## Task to carry out
Repeat every one of the following lines word for word, changing nothing.

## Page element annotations
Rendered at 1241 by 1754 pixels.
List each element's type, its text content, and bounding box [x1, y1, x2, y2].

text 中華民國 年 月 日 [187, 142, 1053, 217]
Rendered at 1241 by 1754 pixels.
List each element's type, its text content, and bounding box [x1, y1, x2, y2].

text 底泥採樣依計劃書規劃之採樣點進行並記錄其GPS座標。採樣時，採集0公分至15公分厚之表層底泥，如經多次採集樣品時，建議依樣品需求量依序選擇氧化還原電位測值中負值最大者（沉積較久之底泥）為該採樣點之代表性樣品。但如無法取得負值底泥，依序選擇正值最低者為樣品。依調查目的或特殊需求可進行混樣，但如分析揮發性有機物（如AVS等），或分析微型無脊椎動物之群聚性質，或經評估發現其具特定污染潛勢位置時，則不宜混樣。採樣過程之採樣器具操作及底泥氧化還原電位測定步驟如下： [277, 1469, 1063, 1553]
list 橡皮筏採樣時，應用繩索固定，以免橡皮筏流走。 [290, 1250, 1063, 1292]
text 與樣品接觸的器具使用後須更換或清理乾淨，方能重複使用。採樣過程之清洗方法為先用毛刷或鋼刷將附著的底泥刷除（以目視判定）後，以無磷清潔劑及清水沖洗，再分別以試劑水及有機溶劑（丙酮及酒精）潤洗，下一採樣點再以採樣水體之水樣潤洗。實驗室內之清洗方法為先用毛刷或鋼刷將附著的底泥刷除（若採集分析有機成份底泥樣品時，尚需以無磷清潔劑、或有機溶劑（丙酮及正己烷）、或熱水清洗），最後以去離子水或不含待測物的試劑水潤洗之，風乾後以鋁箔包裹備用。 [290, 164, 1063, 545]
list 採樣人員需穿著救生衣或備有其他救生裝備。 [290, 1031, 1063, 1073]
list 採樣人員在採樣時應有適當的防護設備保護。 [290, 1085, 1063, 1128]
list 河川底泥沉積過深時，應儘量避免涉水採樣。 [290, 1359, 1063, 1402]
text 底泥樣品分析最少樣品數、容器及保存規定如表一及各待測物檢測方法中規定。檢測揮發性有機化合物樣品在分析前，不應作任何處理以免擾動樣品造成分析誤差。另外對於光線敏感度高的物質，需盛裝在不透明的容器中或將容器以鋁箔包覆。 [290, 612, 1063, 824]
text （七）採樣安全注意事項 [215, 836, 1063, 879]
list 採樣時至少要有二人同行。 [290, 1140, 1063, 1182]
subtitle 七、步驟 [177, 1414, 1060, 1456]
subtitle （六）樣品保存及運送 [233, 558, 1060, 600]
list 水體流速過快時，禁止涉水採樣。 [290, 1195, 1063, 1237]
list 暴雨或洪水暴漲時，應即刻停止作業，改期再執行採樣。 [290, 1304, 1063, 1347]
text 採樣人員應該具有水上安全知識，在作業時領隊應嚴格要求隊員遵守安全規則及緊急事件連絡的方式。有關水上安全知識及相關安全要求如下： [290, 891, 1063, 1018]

## Right answer
Rendered at 1241 by 1754 pixels.
List each element's type, its text content, and bounding box [x1, y1, x2, y2].

text 中華民國 年 月 日 [187, 142, 1053, 217]
Rendered at 1241 by 1754 pixels.
List each element's type, its text content, and bounding box [x1, y1, x2, y2].

text 底泥採樣依計劃書規劃之採樣點進行並記錄其GPS座標。採樣時，採集0公分至15公分厚之表層底泥，如經多次採集樣品時，建議依樣品需求量依序選擇氧化還原電位測值中負值最大者（沉積較久之底泥）為該採樣點之代表性樣品。但如無法取得負值底泥，依序選擇正值最低者為樣品。依調查目的或特殊需求可進行混樣，但如分析揮發性有機物（如AVS等），或分析微型無脊椎動物之群聚性質，或經評估發現其具特定污染潛勢位置時，則不宜混樣。採樣過程之採樣器具操作及底泥氧化還原電位測定步驟如下： [277, 1469, 1063, 1553]
list 橡皮筏採樣時，應用繩索固定，以免橡皮筏流走。 [290, 1250, 1063, 1292]
text 與樣品接觸的器具使用後須更換或清理乾淨，方能重複使用。採樣過程之清洗方法為先用毛刷或鋼刷將附著的底泥刷除（以目視判定）後，以無磷清潔劑及清水沖洗，再分別以試劑水及有機溶劑（丙酮及酒精）潤洗，下一採樣點再以採樣水體之水樣潤洗。實驗室內之清洗方法為先用毛刷或鋼刷將附著的底泥刷除（若採集分析有機成份底泥樣品時，尚需以無磷清潔劑、或有機溶劑（丙酮及正己烷）、或熱水清洗），最後以去離子水或不含待測物的試劑水潤洗之，風乾後以鋁箔包裹備用。 [290, 164, 1063, 545]
list 採樣人員需穿著救生衣或備有其他救生裝備。 [290, 1031, 1063, 1073]
list 採樣人員在採樣時應有適當的防護設備保護。 [290, 1085, 1063, 1128]
list 河川底泥沉積過深時，應儘量避免涉水採樣。 [290, 1359, 1063, 1402]
text 底泥樣品分析最少樣品數、容器及保存規定如表一及各待測物檢測方法中規定。檢測揮發性有機化合物樣品在分析前，不應作任何處理以免擾動樣品造成分析誤差。另外對於光線敏感度高的物質，需盛裝在不透明的容器中或將容器以鋁箔包覆。 [290, 612, 1063, 824]
text （七）採樣安全注意事項 [215, 836, 1063, 879]
list 採樣時至少要有二人同行。 [290, 1140, 1063, 1182]
subtitle 七、步驟 [177, 1414, 1060, 1456]
subtitle （六）樣品保存及運送 [233, 558, 1060, 600]
list 水體流速過快時，禁止涉水採樣。 [290, 1195, 1063, 1237]
list 暴雨或洪水暴漲時，應即刻停止作業，改期再執行採樣。 [290, 1304, 1063, 1347]
text 採樣人員應該具有水上安全知識，在作業時領隊應嚴格要求隊員遵守安全規則及緊急事件連絡的方式。有關水上安全知識及相關安全要求如下： [290, 891, 1063, 1018]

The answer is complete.